• 作業項目 A
大暑についての抜粋本文のうち、「年々最高気温が上昇し続け、暑さが続く期間も長くなってきています。」から「暑気払いは、古くから行われてきました。」までを一字一句そのまま書き写してもらえますか？

• 抜粋本文
《二十四節気》のひとつ大暑(たいしょ)は夏の節気、立夏、小満、芒種、夏至、小暑、大暑の最後の節気となります。
大暑は二十四節気の中で12番目で、1年の折り返し地点となっています。

本格的な暑さになる頃で、二十四節気の中でも最も暑い時期とされています。
年々最高気温が上昇し続け、暑さが続く期間も長くなってきています。
熱中症などの体調不良に最も注意が必要ですね。
台風が多い時期でもあります。
年々台風による大きな被害も増えてきていますので、十分な備えが必要です。

日の昇っている時間が長く遅い時間まで明るいので、日中の暑さを避けて夕涼みなどを楽しむのもいい季節ですね。
各地でお祭りや花火大会など、夏の行事が目白押しです。
【IeNiwa時間~昔から受け継がれてきた暑気払いを暮らしの中に~】

「暑気払い」とは、その名の通り厳しい暑さが続く時期に、「暑さをうち払う」ために、体に溜まった熱気をとり除き、夏を乗り越えようとすることです。
暑気払いは、古くから行われてきました。
外に出ただけで汗が噴き出すようなからみつく暑さを払いのけようと、先人たちは様々な工夫を施してきました。

「暑気払い」は、冷たい食べ物や飲み物で暑さをしのぐのはもちろん、打ち水や行水で涼を得たり、、風鈴の音や浴衣といった夏の風物詩も暑気払いです。

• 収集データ
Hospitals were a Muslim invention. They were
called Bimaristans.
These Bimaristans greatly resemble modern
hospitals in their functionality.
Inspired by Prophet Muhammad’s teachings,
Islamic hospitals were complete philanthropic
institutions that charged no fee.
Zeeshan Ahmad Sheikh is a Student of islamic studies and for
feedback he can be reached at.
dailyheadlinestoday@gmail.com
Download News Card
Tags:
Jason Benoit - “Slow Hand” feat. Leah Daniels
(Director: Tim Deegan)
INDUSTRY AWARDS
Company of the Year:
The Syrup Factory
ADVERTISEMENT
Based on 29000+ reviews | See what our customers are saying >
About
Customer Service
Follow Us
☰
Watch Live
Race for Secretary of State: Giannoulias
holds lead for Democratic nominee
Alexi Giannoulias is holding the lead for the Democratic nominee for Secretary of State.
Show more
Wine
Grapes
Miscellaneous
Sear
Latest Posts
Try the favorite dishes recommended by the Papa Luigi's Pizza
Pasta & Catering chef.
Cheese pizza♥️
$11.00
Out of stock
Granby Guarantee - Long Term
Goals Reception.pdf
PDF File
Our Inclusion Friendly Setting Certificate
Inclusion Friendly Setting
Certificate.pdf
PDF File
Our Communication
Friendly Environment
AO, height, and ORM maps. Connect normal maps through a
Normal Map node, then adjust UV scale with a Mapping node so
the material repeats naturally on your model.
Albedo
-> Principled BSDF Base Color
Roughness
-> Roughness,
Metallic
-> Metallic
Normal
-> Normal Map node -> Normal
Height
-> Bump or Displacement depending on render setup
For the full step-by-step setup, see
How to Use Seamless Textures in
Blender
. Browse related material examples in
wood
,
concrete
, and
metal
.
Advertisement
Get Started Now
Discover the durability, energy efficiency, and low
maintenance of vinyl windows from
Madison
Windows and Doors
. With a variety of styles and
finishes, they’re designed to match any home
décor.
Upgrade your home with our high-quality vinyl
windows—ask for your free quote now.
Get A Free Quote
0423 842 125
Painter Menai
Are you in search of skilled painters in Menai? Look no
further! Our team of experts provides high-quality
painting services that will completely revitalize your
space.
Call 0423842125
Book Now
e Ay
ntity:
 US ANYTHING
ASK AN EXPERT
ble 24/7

• 作業項目 B
記録の冒頭の行から「Islamic hospitals were complete philanthropic」を含む行までを、空行を除いた番号付きリストに直してもらえますか？

• 回答文 A
年々最高気温が上昇し続け、暑さが続く期間も長くなってきています。
熱中症などの体調不良に最も注意が必要ですね。
台風が多い時期でもあります。
年々台風による大きな被害も増えてきていますので、十分な備えが必要です。

日の昇っている時間が長く遅い時間まで明るいので、日中の暑さを避けて夕涼みなどを楽しむのもいい季節ですね。
各地でお祭りや花火大会など、夏の行事が目白押しです。
【IeNiwa時間~昔から受け継がれてきた暑気払いを暮らしの中に~】

「暑気払い」とは、その名の通り厳しい暑さが続く時期に、「暑さをうち払う」ために、体に溜まった熱気をとり除き、夏を乗り越えようとすることです。
暑気払いは、古くから行われてきました。

• 回答文 B
1. Hospitals were a Muslim invention. They were
2. called Bimaristans.
3. These Bimaristans greatly resemble modern
4. hospitals in their functionality.
5. Inspired by Prophet Muhammad’s teachings,
6. Islamic hospitals were complete philanthropic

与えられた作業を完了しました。